*Task instructions*:
Please give the count of lines below with the string "vegan" in them, and no other words.

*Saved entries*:
━━━━━━━━━━━━━━━━

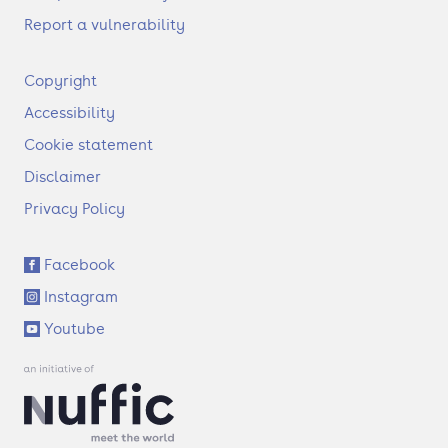
Report a vulnerability
F
Copyright
o
Accessibility
o
t
Cookie statement
e
Disclaimer
r
Privacy Policy
S
Facebook
o
Instagram
c
i
Youtube
a
l
l
i
n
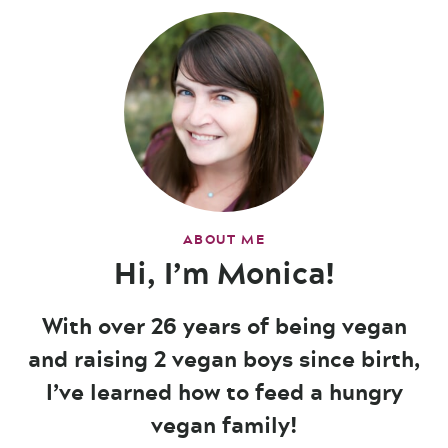
ABOUT ME
Hi, I’m Monica!
With over 26 years of being vegan
and raising 2 vegan boys since birth,
I’ve learned how to feed a hungry
vegan family!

━━━━━━━━━━━━━━━━

*Answer space*:
3